Qualcomm is the world's biggest provider of mobile chips, and it created some of the essential standards for connecting phones to cellular networks. The company derives a significant portion of its revenue from licensing that technology to hundreds of handset manufacturers and others. Because Qualcomm owns IP related to 3G and 4G phones, any handset maker building a device that connects to the newer networks has to pay it a licensing fee, even if they don't use Qualcomm's chips. Apple previously paid the licensing fee through its manufacturers, but it stopped paying those royalties for devices sold during the March quarter. Apple said it's been trying to reach a licensing agreement with Qualcomm for more than five years, but said the terms offered by Qualcomm weren't fair.
Qualcomm says Apple has infringed six of its mobile patents, The six patents at issue kisomo iself iphone 6s / 6 selfie case - black reviews in Qualcomm's most recent filing aren't standard essential patents, Rosenberg said, All the patents were granted from 2013 to 2017, he added, and none is included in the patent licensing agreement Apple's biggest contract manufacturer, Foxconn, has with Qualcomm, "They really help the performance and efficiency of a device while at the same time limiting power use so the battery is preserved," Rosenberg said, One relates to the architecture of mobile graphics processors, It helps phones switch been high definition and lower quality graphics to save battery life..

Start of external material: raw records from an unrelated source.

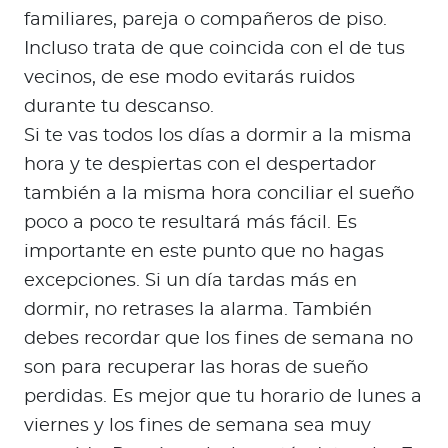
familiares, pareja o compañeros de piso.
Incluso trata de que coincida con el de tus
vecinos, de ese modo evitarás ruidos
durante tu descanso.
Si te vas todos los días a dormir a la misma
hora y te despiertas con el despertador
también a la misma hora conciliar el sueño
poco a poco te resultará más fácil. Es
importante en este punto que no hagas
excepciones. Si un día tardas más en
dormir, no retrases la alarma. También
debes recordar que los fines de semana no
son para recuperar las horas de sueño
perdidas. Es mejor que tu horario de lunes a
viernes y los fines de semana sea muy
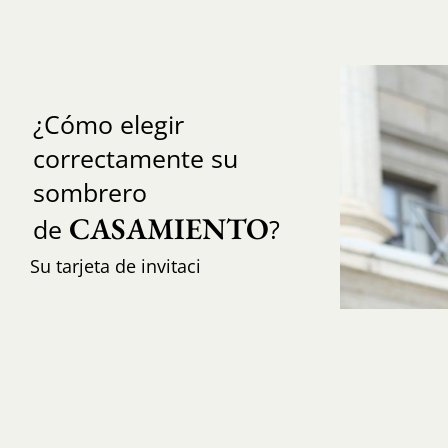
¿Cómo elegir
correctamente su
sombrero
CASAMIENTO
de
?
Su tarjeta de invitaci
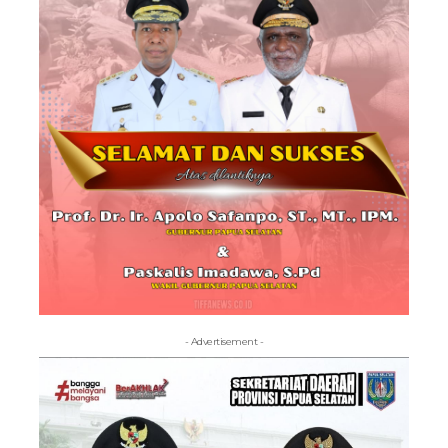
- Advertisement -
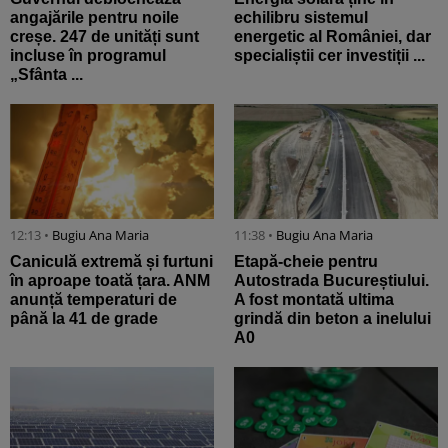
angajările pentru noile
echilibru sistemul
creșe. 247 de unități sunt
energetic al României, dar
incluse în programul
specialiștii cer investiții ...
„Sfânta ...
12:13 •
Bugiu ⁠Ana Maria
11:38 •
Bugiu ⁠Ana Maria
Caniculă extremă și furtuni
Etapă-cheie pentru
în aproape toată țara. ANM
Autostrada Bucureștiului.
anunță temperaturi de
A fost montată ultima
până la 41 de grade
grindă din beton a inelului
A0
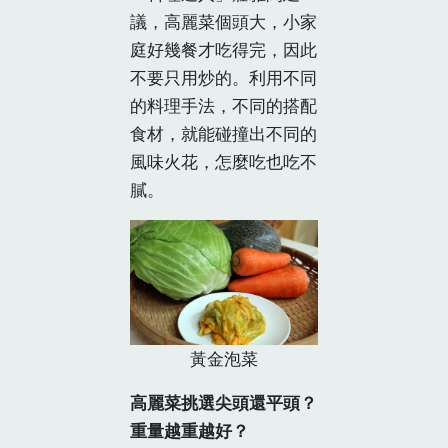
議，高麗菜個頭大，小家
庭好幾餐才吃得完，因此
不要只用炒的。利用不同
的料理手法，不同的搭配
食材，就能碰撞出不同的
風味火花，怎麼吃也吃不
膩。
黃金泡菜
高麗菜挑選尖頭還平頭？
重量越重越好？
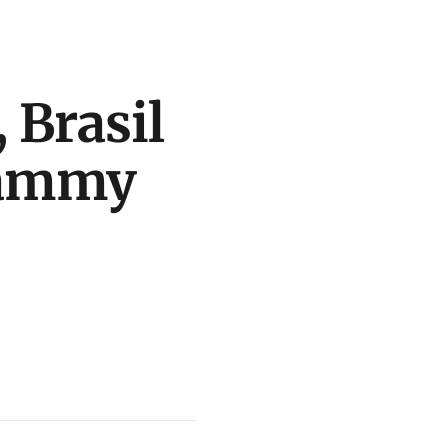
 Brasil
Grammy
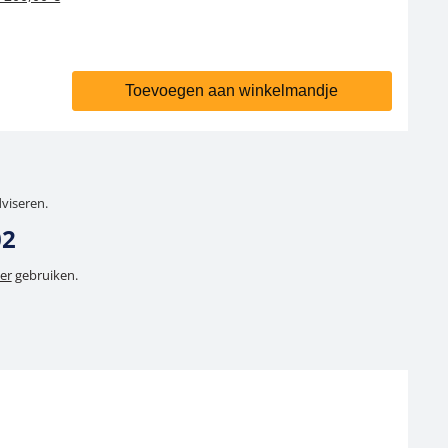
Toevoegen aan winkelmandje
dviseren.
02
er
gebruiken.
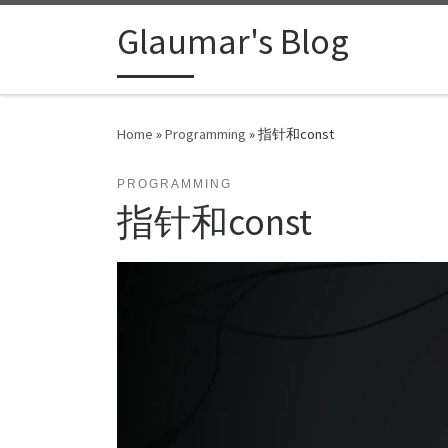
Skip to content
Glaumar's Blog
Home
»
Programming
»
指针和const
PROGRAMMING
指针和const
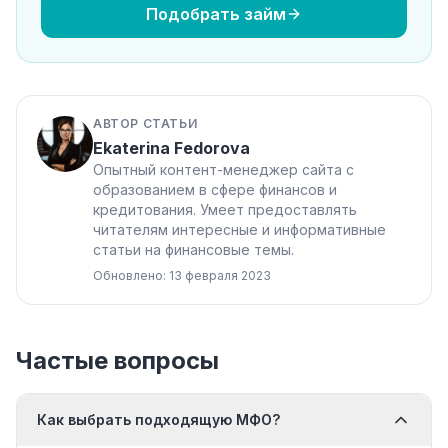
Подобрать займ
АВТОР СТАТЬИ
Ekaterina Fedorova
Опытный контент-менеджер сайта с
образованием в сфере финансов и
кредитования. Умеет предоставлять
читателям интересные и информативные
статьи на финансовые темы.
Обновлено: 13 февраля 2023
Частые вопросы
Как выбрать подходящую МФО?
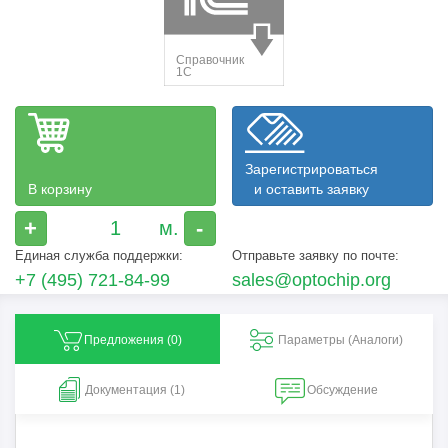
Зарегистрироваться
В корзину
и оставить заявку
+
-
Единая служба поддержки:
Отправьте заявку по почте:
+7 (495) 721-84-99
sales@optochip.org
Предложения (
0
)
Параметры (Aналоги)
Документация (1)
Обсуждение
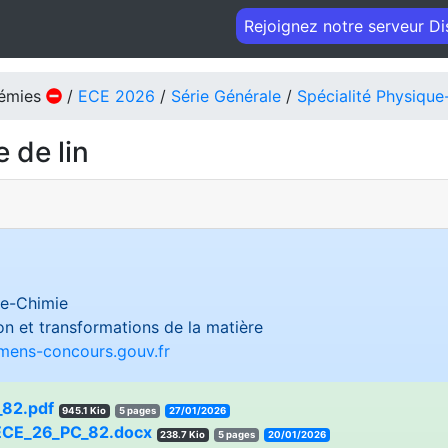
Rejoignez notre serveur D
démies
/
ECE 2026
/
Série Générale
/
Spécialité Physique
e de lin
e-Chimie
on et transformations de la matière
amens-concours.gouv.fr
82.pdf
945.1 Kio
5 pages
27/01/2026
ECE_26_PC_82.docx
238.7 Kio
5 pages
20/01/2026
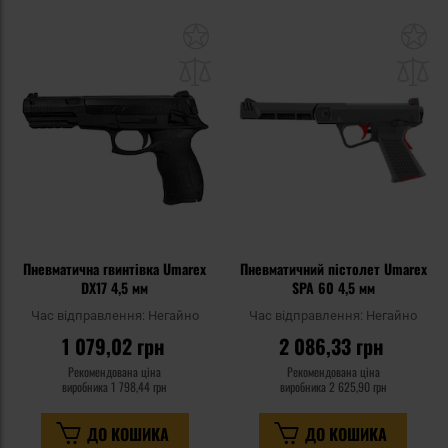
Додати
До
до
д
списку
сп
уподобань
уп
Пневматична гвинтівка Umarex
Пневматичний пістолет Umarex
DX17 4,5 мм
SPA 60 4,5 мм
Час відправлення:
Негайно
Час відправлення:
Негайно
1 079,02 грн
2 086,33 грн
Рекомендована ціна
Рекомендована ціна
виробника
1 798,44 грн
виробника
2 625,90 грн
ДО КОШИКА
ДО КОШИКА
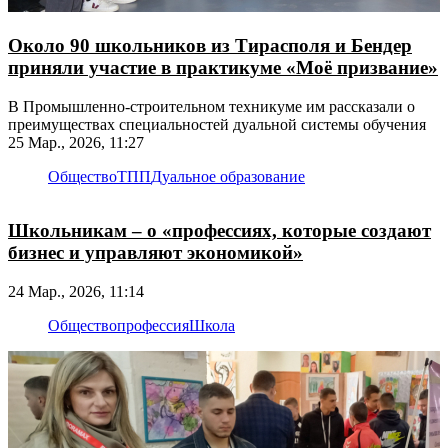
Около 90 школьников из Тирасполя и Бендер
приняли участие в практикуме «Моё призвание»
В Промышленно-строительном техникуме им рассказали о
преимуществах специальностей дуальной системы обучения
25 Мар., 2026, 11:27
Общество
ТПП
Дуальное образование
Школьникам – о «профессиях, которые создают
бизнес и управляют экономикой»
24 Мар., 2026, 11:14
Общество
профессия
Школа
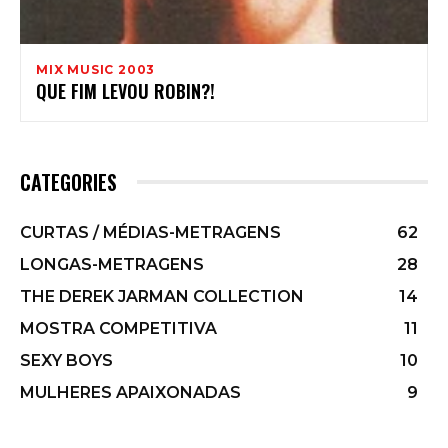
MIX MUSIC 2003
QUE FIM LEVOU ROBIN?!
CATEGORIES
CURTAS / MÉDIAS-METRAGENS
62
LONGAS-METRAGENS
28
THE DEREK JARMAN COLLECTION
14
MOSTRA COMPETITIVA
11
SEXY BOYS
10
MULHERES APAIXONADAS
9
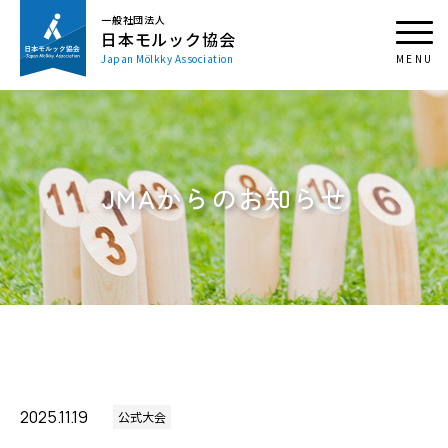
一般社団法人
日本モルック協会
Japan Mölkky Association
JMAからのお知らせ
2025.11.19
公式大会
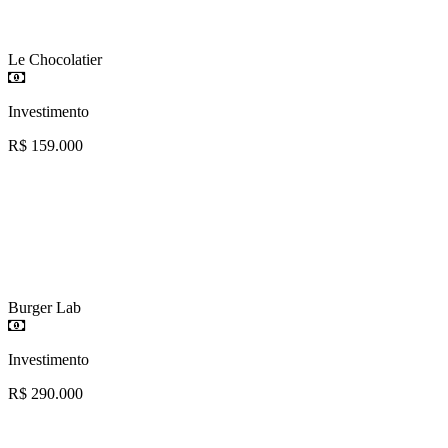
Le Chocolatier
Investimento
R$ 159.000
Burger Lab
Investimento
R$ 290.000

Another patent relates to carrier aggregation, which takes different bands of radio frequencies (which mobile phones use to transmit data) and binds them together so your phone can pick up the speediest one available. Think of it as a three-lane highway where cars can weave back and forth depending on which lane has less traffic. Qualcomm's technology essentially lets you do something like stream a video from your phone on Facebook in high definition without compromising the video quality or killing your battery life.
The company's current filing covers phones like the iPhone 7 and 7 Plus, Rosenberg said it also could be expanded to include Apple's future iPhones, if it believes they infringe Qualcomm's technology, It's unclear what the odds are for Qualcomm to succeed in its request for a ban, Apple last year won a ban on certain Samsung phones that infringed its patents, but the devices kisomo iself iphone 6s / 6 selfie case - black reviews were so old at the time of the ban, they weren't really sold in the US anymore, "Given the way Qualcomm has narrowly defined the ITC complaint against Apple, I believe this is Qualcomm's best chance yet to win a favorable ruling," said Moor Insights & Strategy analyst Patrick Moorhead..
Originally published July 6 at 1:30 p.m. PT. Updated at 2:05 p.m. PT: Added comment from Patrick Moorhead and noted Intel declining to comment. Updated at 3:55 p.m. PT: Added Apple comment. Does the Mac still matter? Apple execs tell why the MacBook Pro was over four years in the making, and why we should care. Tech Enabled: CNET chronicles tech's role in providing new kinds of accessibility. But any possible ban -- which could cover the iPhone 7, 7 Plus and maybe even future iPhones -- probably wouldn't happen for at least 18 months.